The smart money on Wall Street has been competing on alternative data for the majority of the past ten years. receipts for credit cards. satellite images of parking lots. Outside Costco, a cellphone pings. The idea was to trade ahead of the earnings call if you could see what was going on on the ground. It worked for a while. The edge then subtly vanished as everyone began purchasing the same feeds.
It appears that BlackRock was the first to notice this. You get the impression that the company is looking inward, into its own files, rather than outward for an information advantage when you stroll through its Hudson Yards offices. The company oversees approximately eleven trillion dollars, which means it also has access to something much less glamorous but potentially more valuable: decades’ worth of internal memos, analyst notes, client calls, model revisions, and unfinished theses that never made it past a Tuesday meeting.
| Information | Details |
|---|---|
| Company | BlackRock, Inc. |
| Headquarters | 50 Hudson Yards, New York City |
| Founded | 1988 |
| Chairman & CEO | Larry Fink |
| Engineering Lead (AI) | Nish Ajitsaria |
| Assets Under Management | Roughly $11.5 trillion (2026) |
| AI Platform | Asimov — an internal research system run by hundreds of agents |
| Core Function | Autonomous monitoring of investment theses and filings |
| Industry Peers | Balyasny, Citadel, Two Sigma |
| Recent Coverage | Wall Street Journal, Business Insider, Hedgeweek |
Until recently, that archive was largely inactive. It is currently being carefully and slowly fed into an internal platform that the company refers to as Asimov. Asimov, which was developed in 2024 by equity investors collaborating with BlackRock’s AI Labs team, isn’t exactly a consumer chatbot. It is more akin to a swarm, with hundreds of agents constantly consuming research, earnings transcripts, filings, and the firm’s own confidential notes in search of anything that supports or refutes an established investment thesis. The engineering chief overseeing much of this, Nish Ajitsaria, has publicly discussed a future in which mostly autonomous systems are managed by small human squads. You can already see pieces of this powerful image on the ground.

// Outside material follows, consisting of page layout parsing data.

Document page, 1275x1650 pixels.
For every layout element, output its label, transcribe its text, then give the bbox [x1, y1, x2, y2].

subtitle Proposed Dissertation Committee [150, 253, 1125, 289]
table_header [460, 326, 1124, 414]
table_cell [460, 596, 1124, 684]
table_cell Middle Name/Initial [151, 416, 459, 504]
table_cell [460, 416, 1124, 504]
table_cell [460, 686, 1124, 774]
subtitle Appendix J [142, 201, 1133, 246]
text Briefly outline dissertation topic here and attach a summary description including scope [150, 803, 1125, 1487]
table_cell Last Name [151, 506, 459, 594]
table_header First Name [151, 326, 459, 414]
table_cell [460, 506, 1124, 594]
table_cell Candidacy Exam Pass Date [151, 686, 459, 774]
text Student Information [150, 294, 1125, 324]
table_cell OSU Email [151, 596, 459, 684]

This wager has an almost philosophical quality. By now, public LLMs have absorbed almost every word available on the internet. No one truly has an advantage if your model is identical to everyone else’s. One of the few areas that is still truly rare is private data, the kind that has been stored on a company’s servers for twenty years. According to one report, Balyasny has been moving in the same direction, asking analysts to enter their notes into a centralized portal so the AI has access to “reams of proprietary text.”

Whether any of this will yield returns large enough to warrant the investment is still up for debate. Financial AI projects typically appear fantastic in pilot and mediocre in production. Additionally, a model trained on twenty years of internal opinions inherits twenty years of internal errors, biases, and incorrect calls. This raises the issue of data hygiene. Alpha out, garbage in is not a true equation.
Even so, it’s difficult to ignore how the plot has changed as you watch this develop. Asset managers were secretly concerned a few years ago that AI would turn their profession into a commodity. BlackRock appears to be making the opposite argument now, claiming that AI, when directed inward at the appropriate archive, may be what ultimately turns scale into a benefit once more. It will likely take another complete market cycle to determine whether that turns out to be accurate or just costly.